Facebook's Kid-Safe Version of Messenger Let Kids Join Group Video Chats with Unauthorized Adults

The company won't say how many kids it put at risk, but Facebook has spent the last week shutting down group chats in its "safe" Messenger Kids app where unknown adults were free to virtually mingle with youngsters — including video chats.

An alert obtained by The Verge reads:

While Facebook has yet to make any public announcement regarding this security flaw, when contacted by The Verge the company did admit that "the alert had been sent to thousands of users in recent days," and pinned the blame on a "technical error" which affected, so they say, "a small number of group chats."

"Thousands" of group chats doesn't sound like a small number to me, especially given that you have to multiply that vague figure by the number of kids involved in each one. Worse, Facebook has a bad history of slow-rolling the truth when it comes to its many security issues.

In April of last year, Facebook admitted that it had exposed the personal data of 87 million users to data-harvesting firm Cambridge Analytica — up from the 50 million it had admitted to just the month before.
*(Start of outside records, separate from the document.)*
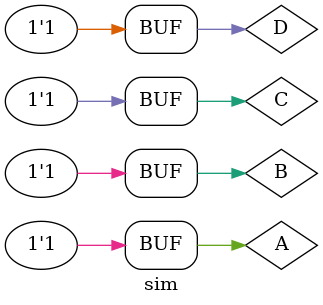
<source format=v>
`timescale 1ns / 1ps


module sim(
    );
    reg D,C,B,A; 
    wire F;
    k_map_1 U1(D,C,B,A,F);
    initial
    begin
        D = 1'b0;
        C = 1'b0;
        B = 1'b0;
        A = 1'b0;
        #100
        D = 1'b0;
        C = 1'b0;
        B = 1'b0;
        A = 1'b1;
        #100
        D = 1'b0;
        C = 1'b0;
        B = 1'b1;
        A = 1'b0;
        #100
        D = 1'b0;
        C = 1'b0;
        B = 1'b1;
        A = 1'b1;
        #100
        D = 1'b0;
        C = 1'b1;
        B = 1'b0;
        A = 1'b0;
        #100
        D = 1'b0;
        C = 1'b1;
        B = 1'b0;
        A = 1'b1;
        #100
        D = 1'b0;
        C = 1'b1;
        B = 1'b1;
        A = 1'b0;
        #100
        D = 1'b0;
        C = 1'b1;
        B = 1'b1;
        A = 1'b1;
        #100
		D = 1'b1;
        C = 1'b0;
        B = 1'b0;
        A = 1'b0;
        #100
		D = 1'b1;
        C = 1'b0;
        B = 1'b0;
        A = 1'b1;
        #100
		D = 1'b1;
        C = 1'b0;
        B = 1'b1;
        A = 1'b0;
        #100
		D = 1'b1;
        C = 1'b0;
        B = 1'b1;
        A = 1'b1;
        #100
		D = 1'b1;
        C = 1'b1;
        B = 1'b0;
        A = 1'b0;
        #100
		D = 1'b1;
        C = 1'b1;
        B = 1'b0;
        A = 1'b1;
        #100
		D = 1'b1;
        C = 1'b1;
        B = 1'b1;
        A = 1'b0;
        #100
		D = 1'b1;
        C = 1'b1;
        B = 1'b1;
        A = 1'b1;
    end
endmodule

</source>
Later the firm fessed up and said the "most of its 2 billion users" were likely to have had their profiles scraped by outside firms — read, Cambridge Analytica among others — without their permission.

Earlier this year, Facebook admitted (there's that word again) that it had been storing some Instagram passwords unencrypted on the company's servers. How many, exactly? Again, Facebook slow-rolled the truth. First they said that "thousands" of photo-sharing passwords had been stored in plain text, perfectly readable to anyone with access. A month later they admitted — jeez, they need a C-Level officer in charge of Corporate Culpability — the actual figure was in the millions.
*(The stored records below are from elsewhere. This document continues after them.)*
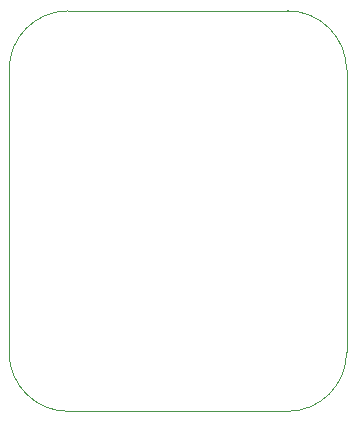
<source format=gbr>
%TF.GenerationSoftware,KiCad,Pcbnew,8.0.3*%
%TF.CreationDate,2024-11-17T10:30:07+00:00*%
%TF.ProjectId,ENS_light_sw_board,454e535f-6c69-4676-9874-5f73775f626f,rev?*%
%TF.SameCoordinates,Original*%
%TF.FileFunction,Profile,NP*%
%FSLAX46Y46*%
G04 Gerber Fmt 4.6, Leading zero omitted, Abs format (unit mm)*
G04 Created by KiCad (PCBNEW 8.0.3) date 2024-11-17 10:30:07*
%MOMM*%
%LPD*%
G01*
G04 APERTURE LIST*
%TA.AperFunction,Profile*%
%ADD10C,0.100000*%
%TD*%
G04 APERTURE END LIST*
D10*
X137668000Y-86186000D02*
G75*
G02*
X132668000Y-91186000I-5000000J0D01*
G01*
X109093000Y-86186000D02*
X109093000Y-62277000D01*
X114093000Y-57277000D02*
X132668000Y-57277000D01*
X132668000Y-91186000D02*
X114093000Y-91186000D01*
X109093000Y-62277000D02*
G75*
G02*
X114093000Y-57277000I5000000J0D01*
G01*
X114093000Y-91186000D02*
G75*
G02*
X109093000Y-86186000I0J5000000D01*
G01*
X137668000Y-62277000D02*
X137668000Y-86186000D01*
X132668000Y-57277000D02*
G75*
G02*
X137668000Y-62277000I0J-5000000D01*
G01*
M02*

</source>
How many millions? Let's just stick a pin in that for today, with a label that says, "Developing..."

That story came sharp on the heels of a similar security disaster. The company's premier social media service, Facebook itself, had stored "hundreds of millions" of users' passwords in plain text. If the real number turns out to have been closer to two billion, who would be surprised?

Now today's news that virtually anyone could join a group chat in an app purportedly designed to let parents have complete control over who their preteen kids were allowed to chat with. How many kids were, um, exposed? I don't trust Facebook's initial admission, and given all that you've just read, neither should you.

I probably don't need to remind you that Facebook was just fined $5 billion by the FTC for privacy violations, a figure which some say (including yours truly and several U.S. senators) is "woefully inadequate."

But wait, as the ad announcer says, there's more.

The Parent Coalition for Student Privacy, along with 16 other public health advocacy groups, filed an FTC complaint against Facebook last October, alleging that Messenger Kids violates the Children’s Online Privacy Protection Act (COPPA). They announced:

The FTC complaint says that Facebook’s parental consent mechanism does not meet the requirements of COPPA because it’s not reasonably calculated to ensure that the person providing consent is actually the child’s parent. Any adult user can approve any Messenger Kids account, and testing confirmed that even a fictional “parent” holding a brand-new Facebook account could immediately approve a child’s account without proof of identity. The complaint also asserts that Facebook Messenger Kids’ privacy policy is incomplete and vague. The policy allows Facebook to disclose data to unnamed third parties and the “Facebook Family of Companies” for broad, undefined business purposes. The policy does not specify what companies are in the “Facebook Family.” COPPA requires that privacy policies list the name and contact information of any third parties who have access to children’s data.

To sum up: Messenger Kids is just another data-harvesting scheme, this time directed at preteens, with lax security and little or no accountability.

Or to put it even more succinctly: Messenger Kids is Facebook.

At this point, serious punitive action is required, because even $5 billion is barely a drop in Mark Zuckerberg's slime bucket. Ideally I'd like to see Facebook split up into its various components, with a privacy data firewall between them. More importantly, I'd place a punitive tax on social media's targeted ads (with a rebate paid to viewers of said ads) in order to go directly after their business model — a model which encourages exactly the kind of neglect and malfeasance for which Facebook has become so infamous. All of this goes against my long-held libertarian ideas about antitrust, but when theory meets reality and comes up short, then it's time to update the theory.

Meanwhile, if you have children using Messenger Kids, delete the damn app already.